# TEXT EXCERPT
-- START --
Lora’s chain of excuses, an exemplar for consciously engaging, which represents the students’ reasons for sleeping in class. Used with permission.
Adopting a critical stance fostered a sense of agency in Lora, having the capacity, understanding, self-belief, and capability to generate change (Fecho, 2004), a point she made in her reflection a full year later:
I wasn’t naive enough to think that my research project would produce a magical answer that would wake my kids up and get them engaged in class, but that was the point of the project, right? We had to wrestle with unanswerable questions to see what WE could find. Even though I didn’t get a magic solution, the research process made me more aware of what affected my students. Most of them weren’t sleeping to be rude or to make me upset; they were reacting to their workload, their after school schedules (I found out some of my students were working to pay for younger siblings’ clothes, etc.), or their own struggles with motivation. Some of the students in my standard class told me they slept because they’d rather sleep than feel confused by challenging class material. The most frustrating part of the research—being connected to my “subjects”—was also the most enlightening part. I was frustrated because I thought they were reacting to me, but their answers helped me tailor my teaching a bit to wake them up. Basically, my project didn’t give me a magic solution, but I discovered that an awareness of my students’ motivations and struggles makes it easier for me to plan lessons that discourage sleeping. It’s not a cure all—sometimes they just sleep anyway—but my awareness has made me a more flexible and accommodating student teacher. I’ll take their feedback and use it to tweak my teaching so that it suits my students’ needs, even if that need is just something to keep their eyes open.
Lora’s reflection shows how consciously engaging can lead to a productive “wobble” (Fecho et al., 2005), where preservice teachers mull over new philosophies that demand they question their beliefs. Through consciously engaging, Lora recognized that her students’ sleeping was not just “them” but part of a broader system that involved their families, their social networks, and her. She acknowledged how she could support them through readjusting her teaching strategies.
-- END --
# SHORT EXERCISE 1
Print the part of the excerpt on Lora's research, starting with "Lora’s reflection shows" and going on through "her teaching strategies.".
The excerpt and the records come from separate, unrelated sources.

[Data records]
-- START --
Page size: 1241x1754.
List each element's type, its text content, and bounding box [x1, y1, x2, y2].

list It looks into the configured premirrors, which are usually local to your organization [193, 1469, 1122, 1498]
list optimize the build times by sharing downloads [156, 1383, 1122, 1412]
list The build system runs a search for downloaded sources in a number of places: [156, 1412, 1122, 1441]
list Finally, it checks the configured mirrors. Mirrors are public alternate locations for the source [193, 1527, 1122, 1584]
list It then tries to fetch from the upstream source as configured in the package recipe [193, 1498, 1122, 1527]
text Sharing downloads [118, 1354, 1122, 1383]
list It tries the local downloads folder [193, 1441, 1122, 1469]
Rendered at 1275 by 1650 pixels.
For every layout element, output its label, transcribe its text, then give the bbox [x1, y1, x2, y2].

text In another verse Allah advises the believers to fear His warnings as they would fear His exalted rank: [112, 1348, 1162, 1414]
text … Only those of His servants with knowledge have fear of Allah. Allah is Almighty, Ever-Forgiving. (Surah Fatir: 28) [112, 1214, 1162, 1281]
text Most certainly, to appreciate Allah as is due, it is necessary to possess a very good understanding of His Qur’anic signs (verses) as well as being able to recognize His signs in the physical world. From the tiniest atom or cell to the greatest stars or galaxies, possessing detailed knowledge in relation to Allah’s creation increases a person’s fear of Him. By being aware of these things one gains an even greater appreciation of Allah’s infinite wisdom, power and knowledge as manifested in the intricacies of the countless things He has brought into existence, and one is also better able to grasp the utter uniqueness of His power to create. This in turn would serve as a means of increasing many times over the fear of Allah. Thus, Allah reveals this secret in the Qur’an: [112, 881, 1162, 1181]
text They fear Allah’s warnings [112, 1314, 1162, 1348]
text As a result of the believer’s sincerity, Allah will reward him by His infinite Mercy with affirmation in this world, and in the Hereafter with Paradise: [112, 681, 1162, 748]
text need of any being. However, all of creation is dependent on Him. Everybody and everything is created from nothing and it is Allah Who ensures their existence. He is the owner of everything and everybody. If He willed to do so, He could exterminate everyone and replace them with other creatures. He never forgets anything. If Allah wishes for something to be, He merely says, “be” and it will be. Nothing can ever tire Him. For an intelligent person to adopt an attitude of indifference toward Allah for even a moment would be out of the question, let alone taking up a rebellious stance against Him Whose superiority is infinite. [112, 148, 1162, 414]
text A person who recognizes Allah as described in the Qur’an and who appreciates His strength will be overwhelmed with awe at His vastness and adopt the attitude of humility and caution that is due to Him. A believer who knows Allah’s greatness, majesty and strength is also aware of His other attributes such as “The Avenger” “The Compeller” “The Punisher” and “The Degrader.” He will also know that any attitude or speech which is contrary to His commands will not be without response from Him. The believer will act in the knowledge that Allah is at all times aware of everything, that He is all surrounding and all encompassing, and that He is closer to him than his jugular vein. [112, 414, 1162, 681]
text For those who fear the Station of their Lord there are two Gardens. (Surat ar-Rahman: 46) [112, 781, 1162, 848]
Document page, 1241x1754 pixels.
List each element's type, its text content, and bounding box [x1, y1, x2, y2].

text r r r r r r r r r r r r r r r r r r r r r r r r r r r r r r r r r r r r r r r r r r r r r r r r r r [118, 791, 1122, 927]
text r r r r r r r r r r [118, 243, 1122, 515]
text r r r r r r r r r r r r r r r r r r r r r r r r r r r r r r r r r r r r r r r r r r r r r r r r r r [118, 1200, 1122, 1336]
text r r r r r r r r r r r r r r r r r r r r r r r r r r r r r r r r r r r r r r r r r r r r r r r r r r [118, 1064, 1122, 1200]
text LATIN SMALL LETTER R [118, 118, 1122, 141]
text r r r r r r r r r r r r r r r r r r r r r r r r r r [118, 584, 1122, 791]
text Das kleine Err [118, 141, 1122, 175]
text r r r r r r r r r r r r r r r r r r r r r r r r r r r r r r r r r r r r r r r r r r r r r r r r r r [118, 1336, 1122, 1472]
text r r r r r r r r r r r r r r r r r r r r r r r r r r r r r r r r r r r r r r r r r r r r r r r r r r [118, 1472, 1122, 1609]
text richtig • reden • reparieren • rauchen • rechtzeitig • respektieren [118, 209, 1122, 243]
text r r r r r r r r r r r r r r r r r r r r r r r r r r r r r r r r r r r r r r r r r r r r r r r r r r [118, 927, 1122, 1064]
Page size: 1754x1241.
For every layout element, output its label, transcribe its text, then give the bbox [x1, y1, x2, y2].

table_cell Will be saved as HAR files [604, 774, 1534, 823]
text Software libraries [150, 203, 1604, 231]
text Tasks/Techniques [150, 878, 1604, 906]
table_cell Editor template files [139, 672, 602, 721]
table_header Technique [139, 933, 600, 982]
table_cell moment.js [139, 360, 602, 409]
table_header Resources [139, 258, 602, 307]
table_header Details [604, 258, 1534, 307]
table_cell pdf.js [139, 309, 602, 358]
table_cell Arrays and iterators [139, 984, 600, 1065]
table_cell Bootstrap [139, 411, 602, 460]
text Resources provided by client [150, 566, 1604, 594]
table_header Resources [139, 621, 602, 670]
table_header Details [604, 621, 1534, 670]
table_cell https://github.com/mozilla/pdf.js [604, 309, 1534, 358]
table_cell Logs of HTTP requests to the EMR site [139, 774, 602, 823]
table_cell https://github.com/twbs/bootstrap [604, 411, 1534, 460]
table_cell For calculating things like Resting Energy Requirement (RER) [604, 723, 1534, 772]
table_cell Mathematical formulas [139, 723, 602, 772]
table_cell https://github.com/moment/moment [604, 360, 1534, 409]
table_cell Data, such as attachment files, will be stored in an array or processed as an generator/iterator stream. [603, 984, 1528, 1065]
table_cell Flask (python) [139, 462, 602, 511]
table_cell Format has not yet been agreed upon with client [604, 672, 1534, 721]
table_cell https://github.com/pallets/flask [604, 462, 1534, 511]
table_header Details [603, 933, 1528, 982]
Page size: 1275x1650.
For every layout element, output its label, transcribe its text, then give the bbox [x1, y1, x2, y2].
-- END --
# SHORT EXERCISE 2
From the records, output the lines starting with the line containing "text In another" and going on through the line containing "text … Only", keeping them identical to the original.

# OUTPUT 1
Lora’s reflection shows how consciously engaging can lead to a productive “wobble” (Fecho et al., 2005), where preservice teachers mull over new philosophies that demand they question their beliefs. Through consciously engaging, Lora recognized that her students’ sleeping was not just “them” but part of a broader system that involved their families, their social networks, and her. She acknowledged how she could support them through readjusting her teaching strategies.

# OUTPUT 2
text In another verse Allah advises the believers to fear His warnings as they would fear His exalted rank: [112, 1348, 1162, 1414]
text … Only those of His servants with knowledge have fear of Allah. Allah is Almighty, Ever-Forgiving. (Surah Fatir: 28) [112, 1214, 1162, 1281]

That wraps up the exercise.